(PASSAGE PROVIDED)
Most timeseries databases are tables that happen to be sorted by a timestamp column. tau starts from the other side: a series is a function, and the database is the place those functions live.
The premise
Pick up most timeseries databases, Influx, Timescale, even Prometheus, and the underlying picture is the same: rows in a table, indexed by (series_id, timestamp). Whatever query language sits on top eventually compiles down to “scan a sorted column and aggregate”. Time is a coordinate.
tau is built on a different reading. Time is not a coordinate, it’s the domain of the function. A series is a partial function S_T : ℤ ⇀ T from integer nanoseconds since epoch to a typed value, and the database is a runtime for those functions. Operations like unit conversions or returns aren’t queries; they’re morphisms over the function.
This isn’t dressing-up. It changes how the storage engine, the query model, and the runtime are organised.
Partial functions, not sparse tables
The core type, in src/core/entities.zig, is straightforward:
pub const Timestamp = i64; // nanoseconds since epoch
pub const TimeDomain = struct {
start: Timestamp,
end: Timestamp,
};
pub fn Series(comptime T: type) type {
return struct {
label: [32]u8,
domain: TimeDomain,
segments: std.ArrayListUnmanaged(SegmentType),
// ...
pub fn at(self: *const Self, timestamp: Timestamp) ?T { /* ... */ }
};
}at returns ?T. Not T with a sentinel. Not interpolated. Not “last value seen”. If there is no observation at that timestamp, you get null, full stop. The mathematical model is a partial function: S_T(τ) = v_i when there exists an i such that t_i = τ, and S_T(τ) = ⊥ (undefined) otherwise.
The reason this matters: the moment a database starts inventing values for timestamps you didn’t write, you’ve lost the ability to distinguish “no data” from “zero” from “previous value still holds”. Every analytic that runs on top has to either know which interpolation rule was applied or stop trusting the answer. tau pushes that decision back to the caller. Want last-value-carry-forward? You write that lens explicitly, and it’s a function from ?T to T that you can read.
(End PASSAGE PROVIDED)
(SUPPLIED MATERIAL)
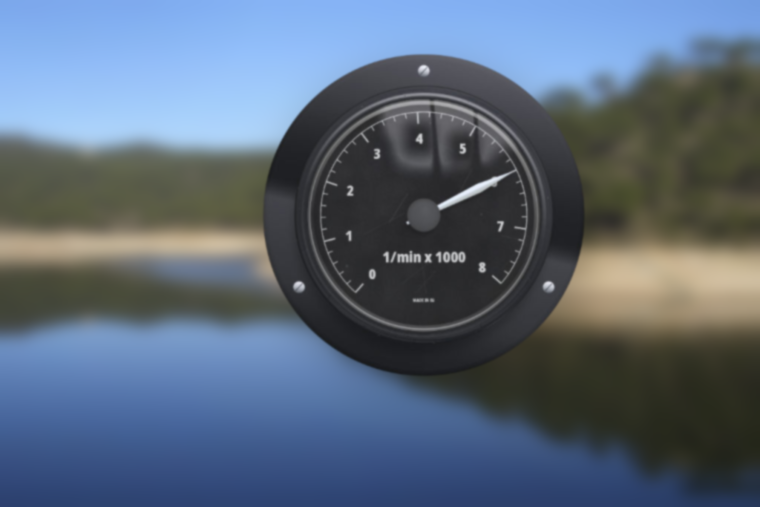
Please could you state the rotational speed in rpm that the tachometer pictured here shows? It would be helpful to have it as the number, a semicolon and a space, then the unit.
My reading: 6000; rpm
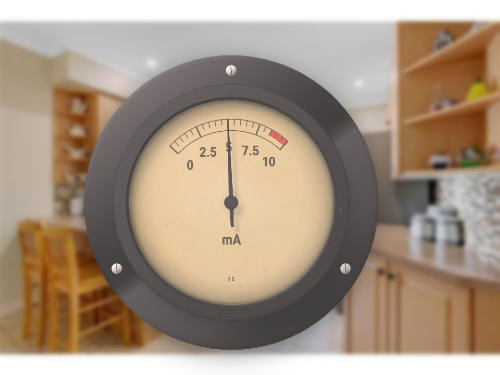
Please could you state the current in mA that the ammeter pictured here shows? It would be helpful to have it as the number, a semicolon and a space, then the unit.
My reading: 5; mA
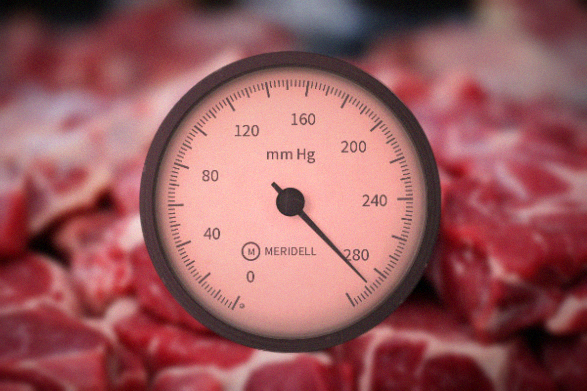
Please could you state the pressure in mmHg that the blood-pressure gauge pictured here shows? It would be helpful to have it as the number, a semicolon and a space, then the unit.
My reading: 288; mmHg
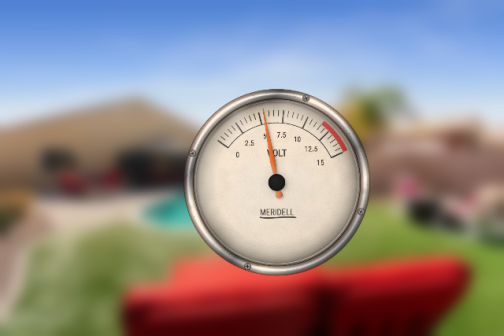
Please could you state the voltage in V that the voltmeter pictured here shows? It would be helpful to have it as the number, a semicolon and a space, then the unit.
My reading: 5.5; V
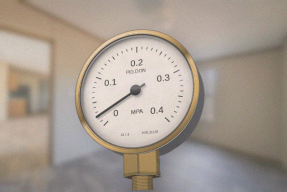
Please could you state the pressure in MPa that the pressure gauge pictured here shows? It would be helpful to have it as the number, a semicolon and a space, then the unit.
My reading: 0.02; MPa
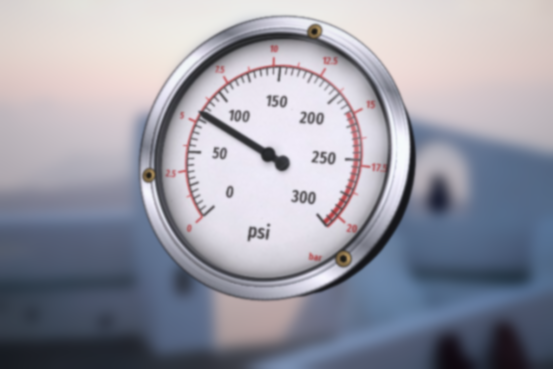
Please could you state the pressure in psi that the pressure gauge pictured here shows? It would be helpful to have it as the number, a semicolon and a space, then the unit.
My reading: 80; psi
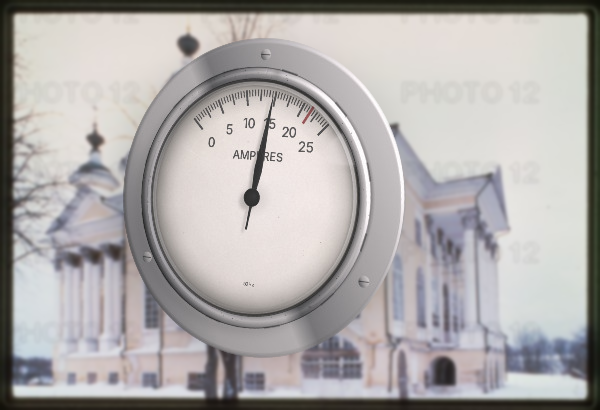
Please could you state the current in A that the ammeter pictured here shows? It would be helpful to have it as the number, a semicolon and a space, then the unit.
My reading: 15; A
(End SUPPLIED MATERIAL)
#### STUDY QUESTIONS:
a) Translate this sentence from the tau page into Spanish: "tau pushes that decision back to the caller."
b) In the tau page, rename "tau" to "omega" and write out the text between "Most timeseries databases are" and "is a coordinate.", inclusive.
c) Based on the tau page, state whether each statement agrees with it, answering yes or no and quoting the deciding words. (i) When no observation exists at a timestamp, at returns an interpolated value. (ii) Timestamps are counted in nanoseconds since epoch. (iii) tau applies last-value-carry-forward by default.
The records come from a different source than the text.

#### SOLUTIONS:
a) tau devuelve esa decisión al llamador.

b)
Most timeseries databases are tables that happen to be sorted by a timestamp column. omega starts from the other side: a series is a function, and the database is the place those functions live.
The premise
Pick up most timeseries databases, Influx, Timescale, even Prometheus, and the underlying picture is the same: rows in a table, indexed by (series_id, timestamp). Whatever query language sits on top eventually compiles down to “scan a sorted column and aggregate”. Time is a coordinate.

c)
(i) No: "If there is no observation at that timestamp, you get null, full stop."
(ii) Yes: "pub const Timestamp = i64; // nanoseconds since epoch"
(iii) No: "You write that lens explicitly"